# "Tornado podia ter sido cá"



## *Dave* (5 Ago 2008 às 17:12)

Mais uma noticia...


"_Em França, um tornado fez três mortos e deixou um rasto de destruição. Na Alemanha e Holanda também fez estragos. Mas não se pode dizer que o fenómeno esteja a aumentar
Três pessoas morreram e nove ficaram feridas no norte de França após a passagem de um violento tornado que ontem destruiu casas, levantou telhados e atirou ao chão árvores e postes de electricidade.
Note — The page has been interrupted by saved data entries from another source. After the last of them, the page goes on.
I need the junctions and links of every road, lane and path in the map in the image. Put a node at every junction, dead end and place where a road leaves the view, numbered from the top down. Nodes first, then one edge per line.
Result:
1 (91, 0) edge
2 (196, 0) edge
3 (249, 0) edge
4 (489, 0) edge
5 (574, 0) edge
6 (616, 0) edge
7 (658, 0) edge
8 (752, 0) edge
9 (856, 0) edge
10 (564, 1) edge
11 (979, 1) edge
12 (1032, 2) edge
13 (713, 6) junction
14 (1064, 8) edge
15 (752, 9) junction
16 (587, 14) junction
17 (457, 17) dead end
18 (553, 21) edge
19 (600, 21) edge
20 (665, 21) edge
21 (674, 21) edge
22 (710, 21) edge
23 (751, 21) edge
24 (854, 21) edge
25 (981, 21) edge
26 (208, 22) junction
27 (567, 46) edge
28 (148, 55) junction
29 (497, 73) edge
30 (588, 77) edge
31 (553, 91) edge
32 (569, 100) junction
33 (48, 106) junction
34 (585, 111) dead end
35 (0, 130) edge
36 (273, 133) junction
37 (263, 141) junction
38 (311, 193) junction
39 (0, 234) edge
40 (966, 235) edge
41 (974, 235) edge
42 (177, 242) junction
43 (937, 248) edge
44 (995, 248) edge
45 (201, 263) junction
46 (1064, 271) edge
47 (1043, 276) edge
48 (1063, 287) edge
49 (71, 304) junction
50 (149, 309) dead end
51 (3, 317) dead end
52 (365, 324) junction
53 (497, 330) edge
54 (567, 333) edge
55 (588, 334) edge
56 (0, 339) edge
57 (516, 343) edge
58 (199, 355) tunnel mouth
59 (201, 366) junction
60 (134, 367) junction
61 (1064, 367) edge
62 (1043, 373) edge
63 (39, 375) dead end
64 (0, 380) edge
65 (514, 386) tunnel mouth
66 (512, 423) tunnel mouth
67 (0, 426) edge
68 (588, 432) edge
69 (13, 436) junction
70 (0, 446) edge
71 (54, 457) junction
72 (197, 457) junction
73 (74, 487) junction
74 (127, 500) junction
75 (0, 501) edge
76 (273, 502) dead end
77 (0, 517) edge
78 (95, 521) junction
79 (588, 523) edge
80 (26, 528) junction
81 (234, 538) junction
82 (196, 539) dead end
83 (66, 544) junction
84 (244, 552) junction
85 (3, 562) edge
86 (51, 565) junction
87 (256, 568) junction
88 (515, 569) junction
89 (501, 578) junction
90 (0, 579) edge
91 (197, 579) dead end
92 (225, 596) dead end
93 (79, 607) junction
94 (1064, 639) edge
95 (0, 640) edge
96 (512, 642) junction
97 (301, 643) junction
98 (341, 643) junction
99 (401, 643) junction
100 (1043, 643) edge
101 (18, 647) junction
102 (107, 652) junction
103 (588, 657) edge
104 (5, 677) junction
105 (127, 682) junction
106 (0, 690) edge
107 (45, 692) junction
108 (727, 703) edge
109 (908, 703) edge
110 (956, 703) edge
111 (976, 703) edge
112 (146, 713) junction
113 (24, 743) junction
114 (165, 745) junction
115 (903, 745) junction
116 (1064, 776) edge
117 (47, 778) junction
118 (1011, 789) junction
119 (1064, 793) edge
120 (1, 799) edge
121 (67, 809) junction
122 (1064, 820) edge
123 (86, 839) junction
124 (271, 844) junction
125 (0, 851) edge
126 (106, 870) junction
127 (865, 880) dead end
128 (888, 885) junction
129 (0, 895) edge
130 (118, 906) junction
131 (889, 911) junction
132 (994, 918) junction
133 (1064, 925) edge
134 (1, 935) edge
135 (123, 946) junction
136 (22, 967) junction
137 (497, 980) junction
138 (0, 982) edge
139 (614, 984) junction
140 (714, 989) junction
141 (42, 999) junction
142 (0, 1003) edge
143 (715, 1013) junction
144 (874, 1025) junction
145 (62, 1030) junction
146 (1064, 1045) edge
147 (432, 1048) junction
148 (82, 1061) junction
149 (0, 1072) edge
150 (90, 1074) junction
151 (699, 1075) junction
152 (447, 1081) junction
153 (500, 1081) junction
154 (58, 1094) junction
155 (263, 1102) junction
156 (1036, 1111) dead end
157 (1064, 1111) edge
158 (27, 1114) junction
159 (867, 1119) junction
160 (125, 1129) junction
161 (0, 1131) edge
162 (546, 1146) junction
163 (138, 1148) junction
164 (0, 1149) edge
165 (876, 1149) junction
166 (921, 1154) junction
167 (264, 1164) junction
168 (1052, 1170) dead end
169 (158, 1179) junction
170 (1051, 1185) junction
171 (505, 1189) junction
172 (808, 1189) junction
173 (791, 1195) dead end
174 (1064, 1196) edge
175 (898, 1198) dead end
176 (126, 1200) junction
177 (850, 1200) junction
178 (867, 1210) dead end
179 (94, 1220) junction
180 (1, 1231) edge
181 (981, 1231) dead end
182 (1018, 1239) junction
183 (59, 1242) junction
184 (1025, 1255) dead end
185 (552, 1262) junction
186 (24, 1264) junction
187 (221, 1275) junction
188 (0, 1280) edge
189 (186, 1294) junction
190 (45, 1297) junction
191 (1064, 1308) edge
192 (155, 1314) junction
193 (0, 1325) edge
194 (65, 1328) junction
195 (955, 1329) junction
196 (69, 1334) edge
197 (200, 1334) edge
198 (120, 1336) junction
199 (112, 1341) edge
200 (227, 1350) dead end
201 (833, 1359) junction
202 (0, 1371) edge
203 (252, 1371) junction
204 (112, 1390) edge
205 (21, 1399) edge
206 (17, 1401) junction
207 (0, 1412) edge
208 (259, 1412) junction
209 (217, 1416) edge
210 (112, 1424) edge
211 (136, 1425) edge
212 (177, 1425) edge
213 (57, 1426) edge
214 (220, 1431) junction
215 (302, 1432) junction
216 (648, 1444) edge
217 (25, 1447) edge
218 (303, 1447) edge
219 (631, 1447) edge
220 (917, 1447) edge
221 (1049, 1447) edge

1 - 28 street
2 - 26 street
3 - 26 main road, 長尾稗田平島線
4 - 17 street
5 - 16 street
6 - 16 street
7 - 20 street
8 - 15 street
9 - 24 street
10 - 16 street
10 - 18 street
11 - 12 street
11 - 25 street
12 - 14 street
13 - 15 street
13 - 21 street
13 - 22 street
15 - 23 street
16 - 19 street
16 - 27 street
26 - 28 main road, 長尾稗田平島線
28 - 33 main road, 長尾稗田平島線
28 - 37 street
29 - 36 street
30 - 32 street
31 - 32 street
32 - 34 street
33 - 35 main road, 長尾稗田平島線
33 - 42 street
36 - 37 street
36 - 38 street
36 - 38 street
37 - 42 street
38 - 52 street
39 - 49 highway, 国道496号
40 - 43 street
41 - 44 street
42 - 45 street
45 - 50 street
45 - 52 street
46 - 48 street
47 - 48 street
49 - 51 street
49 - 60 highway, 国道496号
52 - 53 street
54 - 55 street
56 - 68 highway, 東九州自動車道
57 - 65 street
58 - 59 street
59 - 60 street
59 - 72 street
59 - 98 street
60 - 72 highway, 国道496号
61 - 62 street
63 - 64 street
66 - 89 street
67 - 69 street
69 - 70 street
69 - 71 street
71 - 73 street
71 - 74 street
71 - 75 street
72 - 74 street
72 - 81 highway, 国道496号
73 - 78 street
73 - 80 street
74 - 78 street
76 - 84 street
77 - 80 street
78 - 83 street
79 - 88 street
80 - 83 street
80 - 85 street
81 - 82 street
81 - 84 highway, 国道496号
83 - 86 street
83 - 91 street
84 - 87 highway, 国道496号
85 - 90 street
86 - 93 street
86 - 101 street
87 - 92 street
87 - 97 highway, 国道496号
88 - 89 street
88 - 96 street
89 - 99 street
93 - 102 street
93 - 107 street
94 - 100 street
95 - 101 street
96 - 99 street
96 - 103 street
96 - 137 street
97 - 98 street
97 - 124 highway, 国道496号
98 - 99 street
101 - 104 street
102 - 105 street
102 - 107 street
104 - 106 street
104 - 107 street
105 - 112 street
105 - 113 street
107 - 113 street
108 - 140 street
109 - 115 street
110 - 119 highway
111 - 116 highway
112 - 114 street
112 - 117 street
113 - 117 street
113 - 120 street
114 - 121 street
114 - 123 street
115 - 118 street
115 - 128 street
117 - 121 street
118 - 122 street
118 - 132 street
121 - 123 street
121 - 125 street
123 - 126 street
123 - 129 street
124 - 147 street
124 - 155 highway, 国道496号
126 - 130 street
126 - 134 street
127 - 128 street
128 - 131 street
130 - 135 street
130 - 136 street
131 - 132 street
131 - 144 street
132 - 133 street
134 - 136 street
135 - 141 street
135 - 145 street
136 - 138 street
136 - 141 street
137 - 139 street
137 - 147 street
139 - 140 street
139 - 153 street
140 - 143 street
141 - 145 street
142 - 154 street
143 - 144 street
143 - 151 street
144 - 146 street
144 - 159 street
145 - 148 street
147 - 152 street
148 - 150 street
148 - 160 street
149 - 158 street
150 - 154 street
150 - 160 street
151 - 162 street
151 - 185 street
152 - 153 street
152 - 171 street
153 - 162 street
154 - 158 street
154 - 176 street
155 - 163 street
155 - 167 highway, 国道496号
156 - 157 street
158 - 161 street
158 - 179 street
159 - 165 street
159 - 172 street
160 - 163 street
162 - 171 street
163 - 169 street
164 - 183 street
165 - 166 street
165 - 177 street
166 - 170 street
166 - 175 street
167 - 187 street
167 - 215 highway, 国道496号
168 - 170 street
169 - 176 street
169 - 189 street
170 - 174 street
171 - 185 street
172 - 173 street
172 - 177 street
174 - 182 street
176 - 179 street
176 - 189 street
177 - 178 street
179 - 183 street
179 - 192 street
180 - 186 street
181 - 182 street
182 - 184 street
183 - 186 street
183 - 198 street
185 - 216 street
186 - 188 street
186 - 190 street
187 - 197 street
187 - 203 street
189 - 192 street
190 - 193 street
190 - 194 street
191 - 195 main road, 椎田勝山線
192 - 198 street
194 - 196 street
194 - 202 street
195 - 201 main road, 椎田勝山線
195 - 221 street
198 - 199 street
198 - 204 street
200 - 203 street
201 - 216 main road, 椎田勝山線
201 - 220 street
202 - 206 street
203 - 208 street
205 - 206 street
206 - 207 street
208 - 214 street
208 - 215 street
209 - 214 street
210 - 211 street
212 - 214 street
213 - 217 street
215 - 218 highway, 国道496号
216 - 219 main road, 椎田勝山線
Um fenómeno que não é tão frequente nem grave na Europa como nos Estados Unidos, onde se registam 800 a mil anualmente, mas que podia ter ocorrido em Portugal, pois as condições sinópticas que o desencadearam são semelhantes às dos tornados registados em solo português.
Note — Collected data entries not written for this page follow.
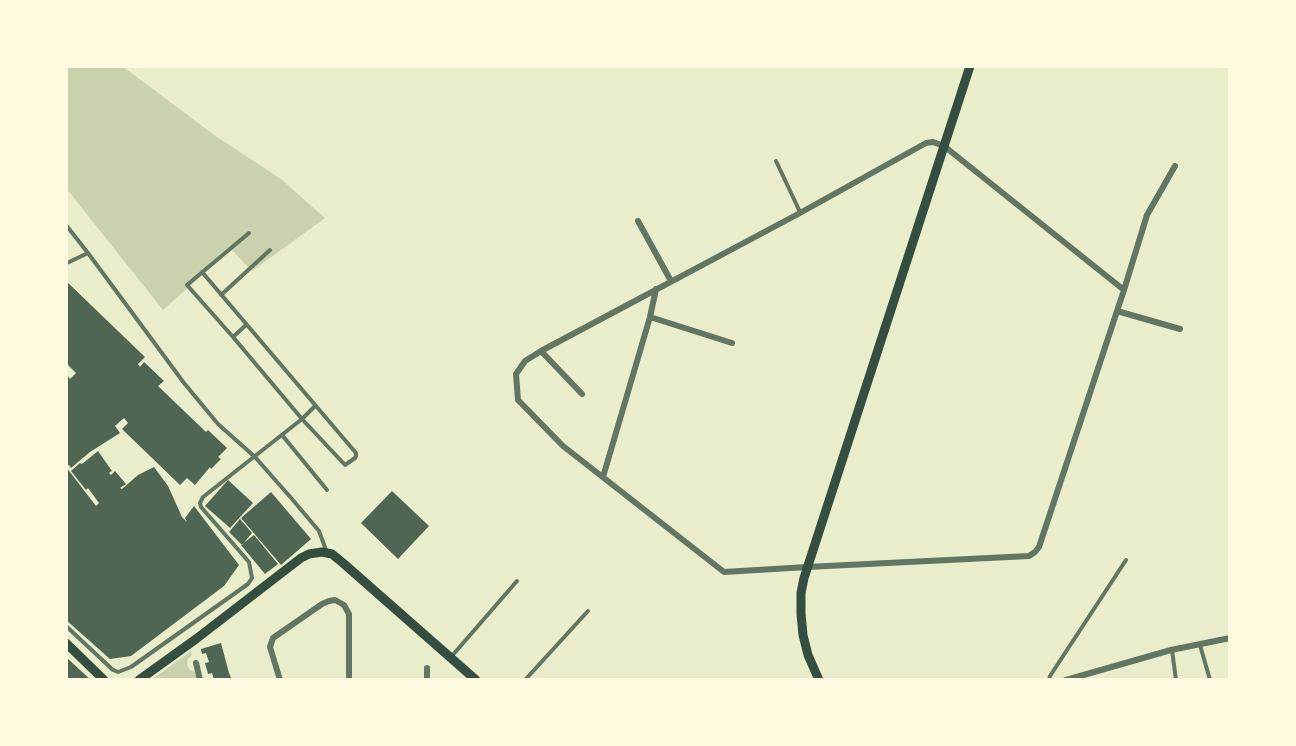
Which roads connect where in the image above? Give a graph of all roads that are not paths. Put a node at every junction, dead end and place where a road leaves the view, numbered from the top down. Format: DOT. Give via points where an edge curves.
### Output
graph roads {
  1 [pos="970,66"];
  2 [pos="944,146"];
  3 [pos="776,161"];
  4 [pos="1176,166"];
  5 [pos="800,213"];
  6 [pos="638,221"];
  7 [pos="66,225"];
  8 [pos="249,232"];
  9 [pos="270,250"];
  10 [pos="88,253"];
  11 [pos="66,261"];
  12 [pos="202,272"];
  13 [pos="671,281"];
  14 [pos="656,289"];
  15 [pos="1124,290"];
  16 [pos="221,295"];
  17 [pos="1117,312"];
  18 [pos="650,316"];
  19 [pos="246,325"];
  20 [pos="1180,329"];
  21 [pos="233,337"];
  22 [pos="732,343"];
  23 [pos="541,351"];
  24 [pos="582,394"];
  25 [pos="315,406"];
  26 [pos="302,418"];
  27 [pos="282,435"];
  28 [pos="255,457"];
  29 [pos="603,477"];
  30 [pos="327,490"];
  31 [pos="327,552"];
  32 [pos="1126,560"];
  33 [pos="807,567"];
  34 [pos="517,581"];
  35 [pos="588,611"];
  36 [pos="66,626"];
  37 [pos="1230,638"];
  38 [pos="66,643"];
  39 [pos="1200,644"];
  40 [pos="1171,650"];
  41 [pos="451,658"];
  42 [pos="196,663"];
  43 [pos="426,668"];
  44 [pos="104,680"];
  45 [pos="139,680"];
  46 [pos="200,680"];
  47 [pos="280,680"];
  48 [pos="350,680"];
  49 [pos="427,680"];
  50 [pos="476,680"];
  51 [pos="525,680"];
  52 [pos="819,680"];
  53 [pos="1049,680"];
  54 [pos="1066,680"];
  55 [pos="1176,680"];
  56 [pos="1210,680"];
  1 -- 2 [label="main road"];
  2 -- 5 [label="street" via="926,143"];
  2 -- 15 [label="street"];
  2 -- 33 [label="main road"];
  3 -- 5 [label="lane"];
  4 -- 15 [label="street" via="1147,215"];
  5 -- 13 [label="street"];
  6 -- 13 [label="street"];
  7 -- 10 [label="lane"];
  8 -- 12 [label="lane"];
  9 -- 16 [label="lane"];
  10 -- 11 [label="lane"];
  10 -- 28 [label="lane" via="184,383 218,424"];
  12 -- 16 [label="lane"];
  12 -- 21 [label="lane" via="187,285"];
  13 -- 14 [label="street"];
  14 -- 18 [label="street"];
  14 -- 23 [label="street"];
  15 -- 17 [label="street"];
  16 -- 19 [label="lane"];
  17 -- 20 [label="street"];
  17 -- 33 [label="street" via="1035,552 1029,556"];
  18 -- 22 [label="street"];
  18 -- 29 [label="street"];
  19 -- 21 [label="lane"];
  19 -- 25 [label="lane"];
  21 -- 26 [label="lane"];
  23 -- 24 [label="street"];
  23 -- 29 [label="street" via="525,361 516,374 518,400 563,446"];
  25 -- 26 [label="lane"];
  25 -- 26 [label="lane" via="356,453 355,458 345,465"];
  26 -- 27 [label="lane"];
  27 -- 28 [label="lane"];
  27 -- 30 [label="lane"];
  28 -- 31 [label="lane" via="319,531"];
  28 -- 36 [label="lane" via="200,503 249,562 252,578 248,585 118,672"];
  29 -- 33 [label="street" via="724,572"];
  31 -- 41 [label="main road"];
  31 -- 45 [label="main road" via="301,558"];
  32 -- 53 [label="lane"];
  33 -- 52 [label="main road" via="801,593 803,635"];
  34 -- 41 [label="lane"];
  35 -- 51 [label="lane"];
  37 -- 39 [label="street"];
  38 -- 44 [label="main road"];
  39 -- 40 [label="street"];
  39 -- 56 [label="lane"];
  40 -- 54 [label="street"];
  40 -- 55 [label="lane"];
  41 -- 50 [label="main road"];
  42 -- 46 [label="street"];
  43 -- 49 [label="street"];
  47 -- 48 [label="street" via="270,647 273,638 322,604 335,600 349,614"];
}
Cá os tornados ocorrem em média uma a duas vezes por ano, têm intensidade baixa (em média são de grau F0 F1 e F2, numa escala até F5), mas por vezes também fazem estragos e vítimas. Como em 1954, em Castelo Branco, quando morreram 5 pessoas e 200 ficaram feridas. Ou em Alcanena, em Abril, quando foram destruídas 15 fábricas e se registaram sete feridos.

Apesar das imagens de destruição captadas pelos videoamadores, e depois reproduzidas nas televisões, darem a sensação de que este fenómeno tem aumentado nos últimos anos, os dados científicos não permitem chegar a tais conclusões. "Não podemos dizer que há mais tornados nem que são mais violentos, mas apenas que estes têm maior visibilidade", explicou ao DN Paulo Pinto, do Instituto de Meteorologia. Isto porque o tornado não é captado por meios observacionais - não há estações em todo o lado - mas apenas se conhece através de relatos.

"Não se sabe se o aumento da frequência observada deste tipo de fenómenos corresponde a uma maior ocorrência natural", esclarece. Paulo Pinto diz ainda que apesar de estar a ser estudada, não é possível estabelecer uma relação entre a ocorrência destes fenómenos e as alterações climáticas.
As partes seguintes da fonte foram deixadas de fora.